Excerpt:
The above highlights the difference between the two initial barriers for the systems, but a combined barrier also exist. It is the inconvenience of carrying a reusable cup around until you can return it, which naturally is more present in open settings opposed to closed settings. This barrier is a major implication for shifting consumer behaviour towards sustainability in open settings, which quickly becomes a broad problem to solve and therefore relevant for future research.

Optimal and normal implementation

When conducting field experiments, one serves the practical interest by using the appropriate experience, theory, and scientific methodology. To serve the practical interest is to develop theories and insights that is applicable to the real-world, which is why we distinguish between scientific praxis and applied scientific praxis, leading in this case to the discussion between optimal and normal implementation (Hansen, in press). When implementing nudges in the real-world that incorporate a human element like instruction to a prompt, nudging can rarely be without noise.

Entries shown:
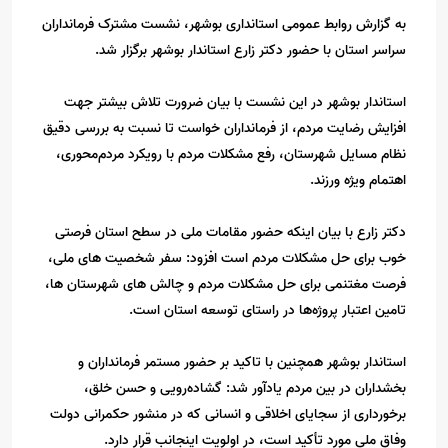
به گزارش روابط عمومی استانداری بوشهر، نشست مشترک فرمانداران
سراسر استان با حضور دکتر زارع استاندار بوشهر برگزار شد.
استاندار بوشهر در این نشست با بیان ضرورت تلاش بیشتر جهت
افزایش رضایت مردم، از فرمانداران خواست تا نسبت به بررسی دقیق
نظام مسایل شهرستان، رفع مشکلات مردم با رویکرد مردم‌محوری،
اهتمام ویژه ورزند.
دکتر زارع با بیان اینکه حضور مقامات ملی در سطح استان فرصتی
خوب برای حل مشکلات مردم است افزود: سفر شخصیت های ملی،
فرصت مغتنمی برای حل مشکلات مردم و چالش های شهرستان ها،
تامین اعتبار پروژه‌ها در راستای توسعه استان است.
استاندار بوشهر همچنین با تاکید بر حضور مستمر فرمانداران و
بخشداران در بین مردم یادآور شد: گشاده‌رویی و حسن خلق،
برخورداری از سجایای اخلاقی و انسانی که در منشور حکمرانی دولت
وفاق ملی مورد تأکید است، در اولویت اینجانب قرار دارد.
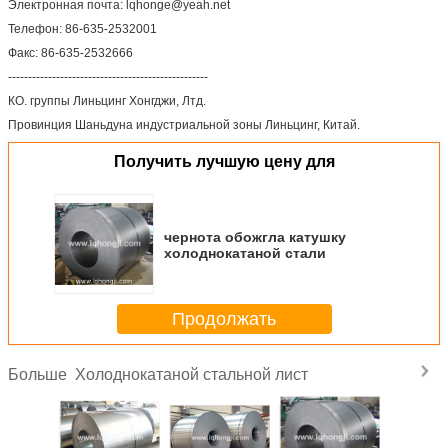
Электронная почта: lqhonge@yeah.net
Телефон: 86-635-2532001
Факс: 86-635-2532666
--------------------------------------------------
КО. группы Линьцинг Хонгджи, Лтд.
Провинция Шаньдуна индустриальной зоны Линьцинг, Китай.
Получить лучшую цену для
чернота обожгла катушку
холоднокатаной стали
Продолжать
Холоднокатаной стальной лист
Больше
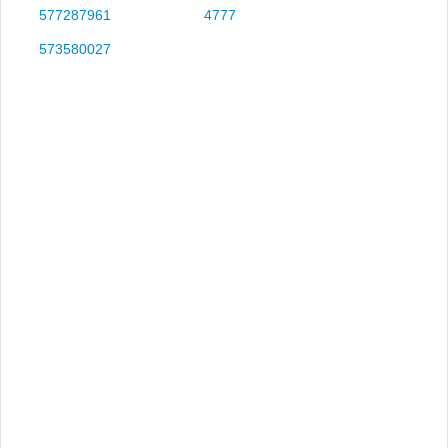
577287961
4777
573580027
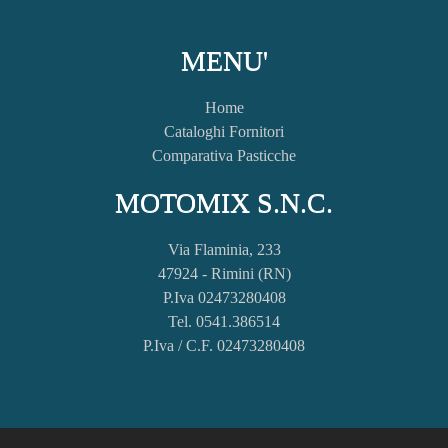
MENU'
Home
Cataloghi Fornitori
Comparativa Pasticche
MOTOMIX S.N.C.
Via Flaminia, 233
47924 - Rimini (RN)
P.Iva 02473280408
Tel. 0541.386514
P.Iva / C.F. 02473280408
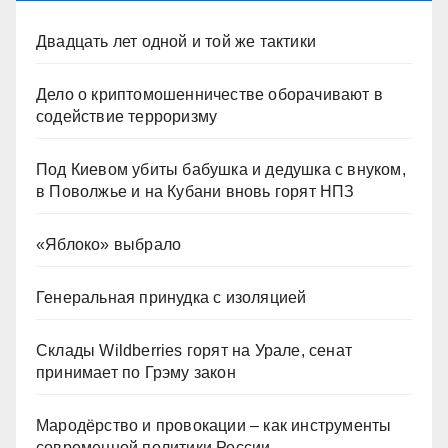
Двадцать лет одной и той же тактики
Дело о криптомошенничестве оборачивают в
содействие терроризму
Под Киевом убиты бабушка и дедушка с внуком,
в Поволжье и на Кубани вновь горят НПЗ
«Яблоко» выбрало
Генеральная принудка с изоляцией
Склады Wildberries горят на Урале, сенат
принимает по Грэму закон
Мародёрство и провокации – как инструменты
современной политики России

Your assignment:
Continue the excerpt on reusable cup systems and nudge implementation, starting right after its final sentence.

Reply to the exercise:
Noise occurs for example when employees forget to prompt, if the coffee machine shuts down or if employees get sick – it’s all that cannot be controlled for when you’re testing in the real world. Optimal implementation is what happens in laboratory studies, where the curiosity of science is of focus. Conducting field experiment often results in normal implementations where noise cannot be avoided – only limited.
To minimise noise, we did daily monitory visits and two undercover visits per week at Original Coffee. Every potential noise was written down, where employees were asked if, for instance, they had performed the prompt correctly, how they felt about doing it, any reaction from customers, or if anything unusual had happened. The undercover visits were performed to double-check their answers in performing the prompt. When reading these notes, it’s clear that we are talking about a normal implementation, meaning that some of our undercover visits show that not every employee did the prompt in every transaction. It was also openly reported in the monitory visits, where employees expressed a struggle in always remembering the prompt, and that they were not comfortable in continuing to do this to regulars or tourists. During the experiment, we therefore tried to tackle these barriers with a dynamic approach by correcting the prompt a bit (not a yes or no question, like some accidentally did), stressing the importance of always asking from an experimental point of view, and making a highlighted poster at counter for the employees to be reminded to prompt.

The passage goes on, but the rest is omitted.